EXERCISE DIRECTIONS: Can you reproduce, word for word, every line from the start of the items below through the line holding "collage textile", with both ends included?

MATERIAL FOR THIS EXERCISE:

============================================================

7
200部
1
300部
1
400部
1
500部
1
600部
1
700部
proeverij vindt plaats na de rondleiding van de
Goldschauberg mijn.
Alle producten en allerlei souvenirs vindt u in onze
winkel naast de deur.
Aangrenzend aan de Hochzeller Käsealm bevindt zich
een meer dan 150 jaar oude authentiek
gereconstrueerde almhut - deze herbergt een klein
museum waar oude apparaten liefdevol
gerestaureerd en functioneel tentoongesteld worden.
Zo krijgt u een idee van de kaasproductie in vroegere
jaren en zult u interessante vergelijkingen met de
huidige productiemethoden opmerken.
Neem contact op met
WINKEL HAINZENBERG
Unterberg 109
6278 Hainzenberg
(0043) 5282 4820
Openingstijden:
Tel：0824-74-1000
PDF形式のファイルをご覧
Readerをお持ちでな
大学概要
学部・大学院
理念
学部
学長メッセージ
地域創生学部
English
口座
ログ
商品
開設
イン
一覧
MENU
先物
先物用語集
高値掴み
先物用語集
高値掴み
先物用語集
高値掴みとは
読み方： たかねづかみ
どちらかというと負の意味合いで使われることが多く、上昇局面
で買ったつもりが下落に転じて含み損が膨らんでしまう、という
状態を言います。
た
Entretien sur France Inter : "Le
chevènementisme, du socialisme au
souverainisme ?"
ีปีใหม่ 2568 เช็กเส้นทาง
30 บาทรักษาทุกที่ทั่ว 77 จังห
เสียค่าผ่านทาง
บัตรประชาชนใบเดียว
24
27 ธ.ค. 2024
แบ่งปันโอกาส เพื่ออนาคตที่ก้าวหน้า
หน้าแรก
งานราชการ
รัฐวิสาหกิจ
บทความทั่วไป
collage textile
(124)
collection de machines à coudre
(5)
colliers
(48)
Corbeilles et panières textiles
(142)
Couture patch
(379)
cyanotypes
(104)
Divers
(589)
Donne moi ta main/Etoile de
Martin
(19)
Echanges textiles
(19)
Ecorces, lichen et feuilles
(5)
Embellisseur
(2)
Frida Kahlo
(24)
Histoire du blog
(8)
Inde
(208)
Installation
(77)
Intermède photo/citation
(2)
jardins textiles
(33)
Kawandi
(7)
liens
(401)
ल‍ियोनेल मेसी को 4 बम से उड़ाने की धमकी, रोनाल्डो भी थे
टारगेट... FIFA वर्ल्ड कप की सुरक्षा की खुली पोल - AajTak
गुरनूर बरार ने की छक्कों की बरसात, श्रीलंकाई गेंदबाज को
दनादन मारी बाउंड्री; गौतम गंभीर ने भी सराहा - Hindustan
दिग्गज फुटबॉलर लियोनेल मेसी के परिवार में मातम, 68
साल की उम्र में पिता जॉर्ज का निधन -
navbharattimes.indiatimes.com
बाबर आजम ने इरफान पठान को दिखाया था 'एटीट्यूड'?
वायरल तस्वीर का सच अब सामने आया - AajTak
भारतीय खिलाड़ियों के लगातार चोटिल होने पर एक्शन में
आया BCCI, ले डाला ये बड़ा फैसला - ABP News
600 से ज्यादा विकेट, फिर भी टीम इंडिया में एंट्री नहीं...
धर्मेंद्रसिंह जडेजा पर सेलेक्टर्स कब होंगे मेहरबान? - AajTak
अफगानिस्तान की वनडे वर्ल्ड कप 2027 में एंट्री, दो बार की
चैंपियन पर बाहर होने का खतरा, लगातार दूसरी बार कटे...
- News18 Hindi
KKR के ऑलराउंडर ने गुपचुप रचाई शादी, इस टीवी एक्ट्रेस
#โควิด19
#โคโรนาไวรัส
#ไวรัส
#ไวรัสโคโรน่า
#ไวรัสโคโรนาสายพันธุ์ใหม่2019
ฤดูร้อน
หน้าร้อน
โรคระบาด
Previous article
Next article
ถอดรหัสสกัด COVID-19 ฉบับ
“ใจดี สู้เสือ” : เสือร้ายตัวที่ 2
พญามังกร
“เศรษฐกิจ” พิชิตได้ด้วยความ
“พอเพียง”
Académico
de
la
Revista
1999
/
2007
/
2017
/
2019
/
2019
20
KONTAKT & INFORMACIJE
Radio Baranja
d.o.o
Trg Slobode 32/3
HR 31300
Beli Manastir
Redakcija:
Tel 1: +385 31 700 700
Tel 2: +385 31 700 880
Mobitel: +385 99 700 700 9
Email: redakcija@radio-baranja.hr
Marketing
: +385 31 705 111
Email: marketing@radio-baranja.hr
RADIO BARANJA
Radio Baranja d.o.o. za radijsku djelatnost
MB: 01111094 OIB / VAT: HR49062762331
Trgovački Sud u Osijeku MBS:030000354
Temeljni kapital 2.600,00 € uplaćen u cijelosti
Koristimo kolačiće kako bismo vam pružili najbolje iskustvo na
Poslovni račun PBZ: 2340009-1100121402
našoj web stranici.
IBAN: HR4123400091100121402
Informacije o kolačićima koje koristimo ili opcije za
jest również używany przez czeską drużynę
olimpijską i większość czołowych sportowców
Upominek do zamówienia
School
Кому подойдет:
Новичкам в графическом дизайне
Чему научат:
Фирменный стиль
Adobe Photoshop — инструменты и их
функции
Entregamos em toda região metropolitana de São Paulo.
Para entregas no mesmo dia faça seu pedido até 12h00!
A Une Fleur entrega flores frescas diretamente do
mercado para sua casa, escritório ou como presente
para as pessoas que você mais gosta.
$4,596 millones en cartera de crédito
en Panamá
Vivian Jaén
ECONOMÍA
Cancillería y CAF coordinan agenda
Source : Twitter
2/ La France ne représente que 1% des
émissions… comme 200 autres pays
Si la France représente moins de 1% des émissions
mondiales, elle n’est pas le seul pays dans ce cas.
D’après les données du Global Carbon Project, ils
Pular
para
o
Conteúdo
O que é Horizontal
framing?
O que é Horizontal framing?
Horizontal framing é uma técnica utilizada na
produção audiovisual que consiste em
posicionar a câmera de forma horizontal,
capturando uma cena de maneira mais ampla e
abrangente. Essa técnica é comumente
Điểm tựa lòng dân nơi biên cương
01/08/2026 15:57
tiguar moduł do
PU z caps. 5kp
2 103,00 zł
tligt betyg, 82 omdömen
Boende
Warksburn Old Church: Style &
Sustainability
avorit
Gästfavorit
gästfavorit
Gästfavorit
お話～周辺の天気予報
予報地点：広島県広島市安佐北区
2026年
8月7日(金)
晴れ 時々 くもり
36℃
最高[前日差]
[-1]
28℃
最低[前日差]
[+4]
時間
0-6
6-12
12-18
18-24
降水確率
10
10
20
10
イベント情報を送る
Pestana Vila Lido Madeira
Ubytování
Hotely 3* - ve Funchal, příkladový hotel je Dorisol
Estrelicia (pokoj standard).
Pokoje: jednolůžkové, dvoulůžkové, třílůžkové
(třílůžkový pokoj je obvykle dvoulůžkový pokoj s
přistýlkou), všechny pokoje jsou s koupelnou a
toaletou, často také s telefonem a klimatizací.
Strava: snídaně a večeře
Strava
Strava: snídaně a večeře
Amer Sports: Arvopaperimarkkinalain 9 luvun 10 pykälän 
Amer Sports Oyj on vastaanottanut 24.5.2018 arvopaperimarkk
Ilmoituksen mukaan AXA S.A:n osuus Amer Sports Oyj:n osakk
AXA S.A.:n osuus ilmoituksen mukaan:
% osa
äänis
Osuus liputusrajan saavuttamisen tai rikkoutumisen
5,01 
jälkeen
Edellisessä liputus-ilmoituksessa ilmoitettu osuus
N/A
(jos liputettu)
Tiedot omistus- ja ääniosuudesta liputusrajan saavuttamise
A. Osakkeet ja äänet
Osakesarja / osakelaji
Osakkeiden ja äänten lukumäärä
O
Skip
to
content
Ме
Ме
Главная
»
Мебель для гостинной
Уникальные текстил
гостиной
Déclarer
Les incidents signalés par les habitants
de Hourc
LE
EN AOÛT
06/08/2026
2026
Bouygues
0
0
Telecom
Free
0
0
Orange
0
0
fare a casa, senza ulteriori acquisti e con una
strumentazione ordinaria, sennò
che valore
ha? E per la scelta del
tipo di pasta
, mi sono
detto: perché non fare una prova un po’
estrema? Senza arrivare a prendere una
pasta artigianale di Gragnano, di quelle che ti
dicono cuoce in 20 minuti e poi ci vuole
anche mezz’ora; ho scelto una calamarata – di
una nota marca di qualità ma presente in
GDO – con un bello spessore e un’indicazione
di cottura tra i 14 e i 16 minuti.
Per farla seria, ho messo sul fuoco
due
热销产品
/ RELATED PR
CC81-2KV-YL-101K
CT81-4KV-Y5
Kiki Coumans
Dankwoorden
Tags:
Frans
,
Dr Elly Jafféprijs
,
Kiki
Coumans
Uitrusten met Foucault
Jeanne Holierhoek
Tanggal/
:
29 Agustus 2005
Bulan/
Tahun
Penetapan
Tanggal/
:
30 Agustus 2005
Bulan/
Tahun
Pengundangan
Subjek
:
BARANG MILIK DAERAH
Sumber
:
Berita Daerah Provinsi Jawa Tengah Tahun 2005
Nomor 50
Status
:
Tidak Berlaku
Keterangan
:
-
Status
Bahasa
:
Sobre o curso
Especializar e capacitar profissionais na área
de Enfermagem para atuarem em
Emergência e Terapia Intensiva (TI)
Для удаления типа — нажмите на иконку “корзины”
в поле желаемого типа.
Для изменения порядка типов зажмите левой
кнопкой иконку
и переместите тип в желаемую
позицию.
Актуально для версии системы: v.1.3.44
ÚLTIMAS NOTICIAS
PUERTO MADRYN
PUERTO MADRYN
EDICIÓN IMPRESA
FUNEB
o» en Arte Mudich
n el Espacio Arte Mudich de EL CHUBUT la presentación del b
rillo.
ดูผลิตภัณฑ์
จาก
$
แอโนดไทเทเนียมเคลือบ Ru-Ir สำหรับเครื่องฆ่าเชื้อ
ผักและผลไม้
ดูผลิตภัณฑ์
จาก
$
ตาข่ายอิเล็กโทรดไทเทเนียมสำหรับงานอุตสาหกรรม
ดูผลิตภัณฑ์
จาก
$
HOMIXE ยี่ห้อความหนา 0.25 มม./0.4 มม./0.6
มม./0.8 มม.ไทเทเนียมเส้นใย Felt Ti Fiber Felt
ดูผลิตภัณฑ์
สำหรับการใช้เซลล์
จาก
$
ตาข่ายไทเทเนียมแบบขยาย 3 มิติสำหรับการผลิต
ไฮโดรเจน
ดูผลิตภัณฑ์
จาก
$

============================================================

RESULT:
7
200部
1
300部
1
400部
1
500部
1
600部
1
700部
proeverij vindt plaats na de rondleiding van de
Goldschauberg mijn.
Alle producten en allerlei souvenirs vindt u in onze
winkel naast de deur.
Aangrenzend aan de Hochzeller Käsealm bevindt zich
een meer dan 150 jaar oude authentiek
gereconstrueerde almhut - deze herbergt een klein
museum waar oude apparaten liefdevol
gerestaureerd en functioneel tentoongesteld worden.
Zo krijgt u een idee van de kaasproductie in vroegere
jaren en zult u interessante vergelijkingen met de
huidige productiemethoden opmerken.
Neem contact op met
WINKEL HAINZENBERG
Unterberg 109
6278 Hainzenberg
(0043) 5282 4820
Openingstijden:
Tel：0824-74-1000
PDF形式のファイルをご覧
Readerをお持ちでな
大学概要
学部・大学院
理念
学部
学長メッセージ
地域創生学部
English
口座
ログ
商品
開設
イン
一覧
MENU
先物
先物用語集
高値掴み
先物用語集
高値掴み
先物用語集
高値掴みとは
読み方： たかねづかみ
どちらかというと負の意味合いで使われることが多く、上昇局面
で買ったつもりが下落に転じて含み損が膨らんでしまう、という
状態を言います。
た
Entretien sur France Inter : "Le
chevènementisme, du socialisme au
souverainisme ?"
ีปีใหม่ 2568 เช็กเส้นทาง
30 บาทรักษาทุกที่ทั่ว 77 จังห
เสียค่าผ่านทาง
บัตรประชาชนใบเดียว
24
27 ธ.ค. 2024
แบ่งปันโอกาส เพื่ออนาคตที่ก้าวหน้า
หน้าแรก
งานราชการ
รัฐวิสาหกิจ
บทความทั่วไป
collage textile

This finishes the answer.